I’ve written previously about my thoughts on calling hunting and fishing a sport, but for the sake of argument, let’s settle on “sport” as the designation for hunting outside of utilitarian, pure survival, meat-on-the-table hunting. But what constitutes “sport?” Philosopher Jose Ortega y Gasset, in his thought provoking book “Meditations on Hunting,” said that separating sport from utilitarian hunting was pointless: “That hunting is a sport is incidental. There is also the purely utilitarian form of hunting, which was practiced by Paleolithic man and which the poacher of any epoch practices. This type of hunting, not at all sport hunting, is no less hunting than is the other type.”
Gasset’s words cut to the bone of what hunting is. Dress it in pretense, substitute other verbs to sanitize it, and argue about method all you want — hunting is still about killing. Gasset’s take on sport and hunting was the catalyst for my doubt. It led me to my own meditations on hunting.
Hunting, by it’s most primal and basic definition, is not a sporting endeavor. It’s defined as a sport today in the developed world only because it is not a necessity. Sure, we eat our kills and many of us nearly live on meat that’s never rested on styrofoam. The meat is our connection to times-past, when running the herd off a cliff was the most effective means to an end. Explaining the idea of a sporting kill to our grandfathers from the Pleistocene or some Ozark hunters from my childhood would be like trying to explain a sporting kill the to the coyote. It’s a concept beyond their scope of understanding. It’s a concept afforded to us only because a refrigerator full of food allows it.
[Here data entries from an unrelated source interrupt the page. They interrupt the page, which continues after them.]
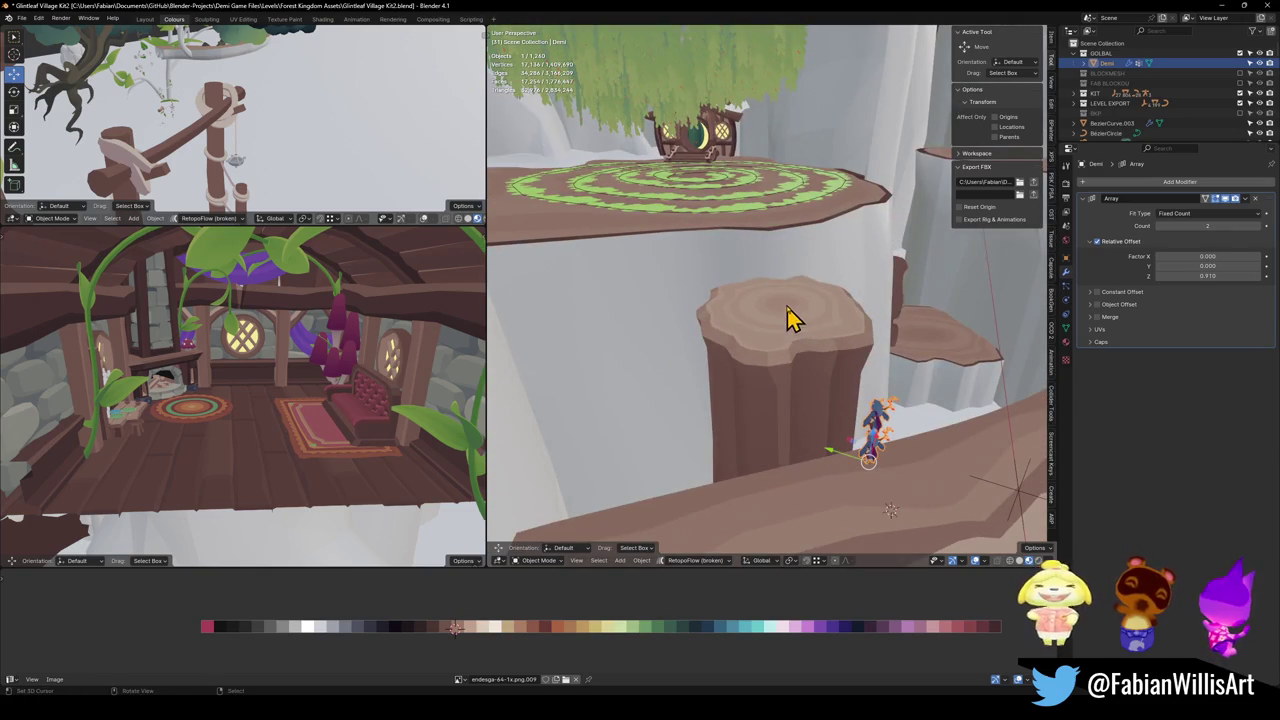
Step: Snap Demi onto the stump's top edge and check it from the side and above
left_click(800, 313)
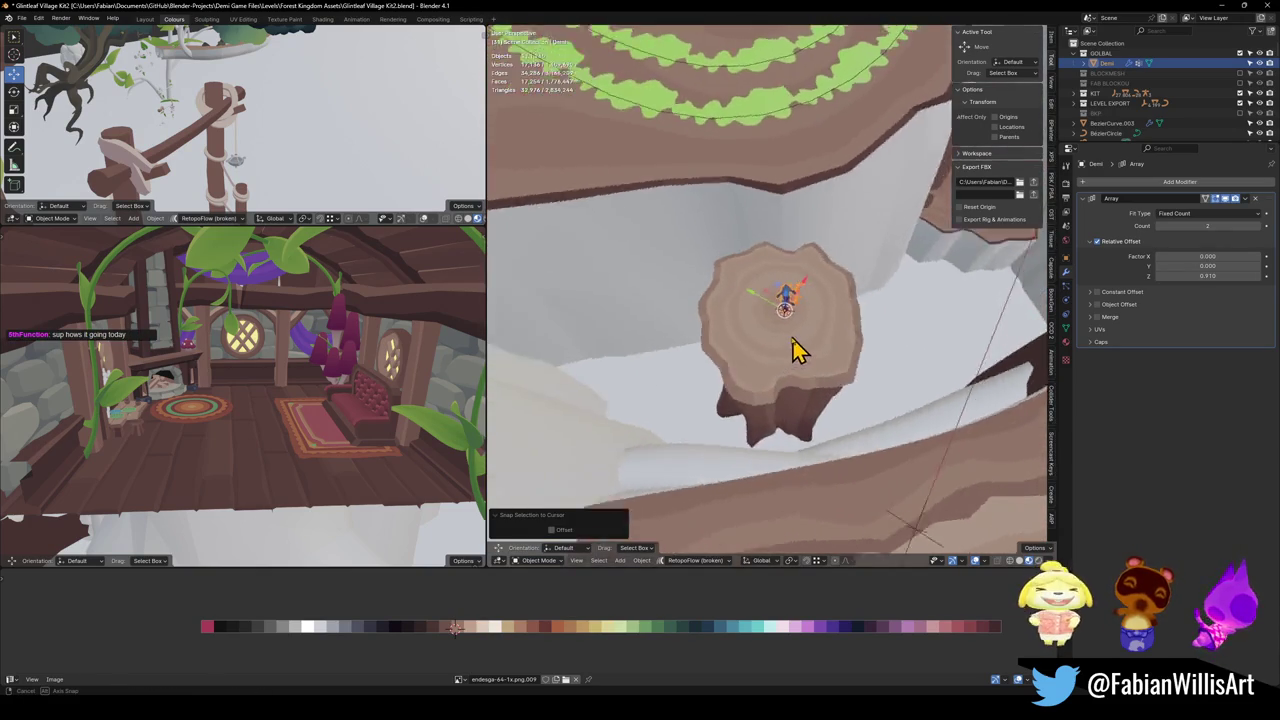
mouse_move(822, 218)
left_mouse_down()
mouse_move(780, 286)
mouse_move(720, 251)
mouse_move(675, 308)
left_mouse_up()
What we search for, what we pay homage to when we pick up a weapon and take to the woods, is that hunt for survival. Our efforts to level the playing field and earn our kills are symbolic gestures. They’re meant as a sign of respect to the animal and to those who followed the mammoth herds, and our closer kin from just decades ago who survived on what the wilderness had to offer. We want so badly to emulate this purest form of hunting, but we can’t even understand it. We try to do it through sacrifice of convenience, and that’s why getting a pizza could never be considered sport. It’s why I took a long hard look at my tactics on that crisp November day. Of course, the definition of convenience is up to the individual, and a long list of variables define it. As Robert M. Pirsig said so succinctly, the ultimate test is your serenity. Sweating your butt off while preparing a food plot might be your definition of sacrifice.
As for me, I’ve gone back to hunting away from the food plots and feeders. I’ve quit using cameras and even broke out my old paper topographical maps. This November, after 24 years of exclusively bowhunting, I dusted off Dad’s Model 94 30-30 and remembered his advice of taking a full bead as I fired a few rounds. The nagging feeling that I’ve left something behind has dissipated a bit, but I’m still searching. I think I can find what I’m looking for with rifle in hand on one of those Ozark ridges.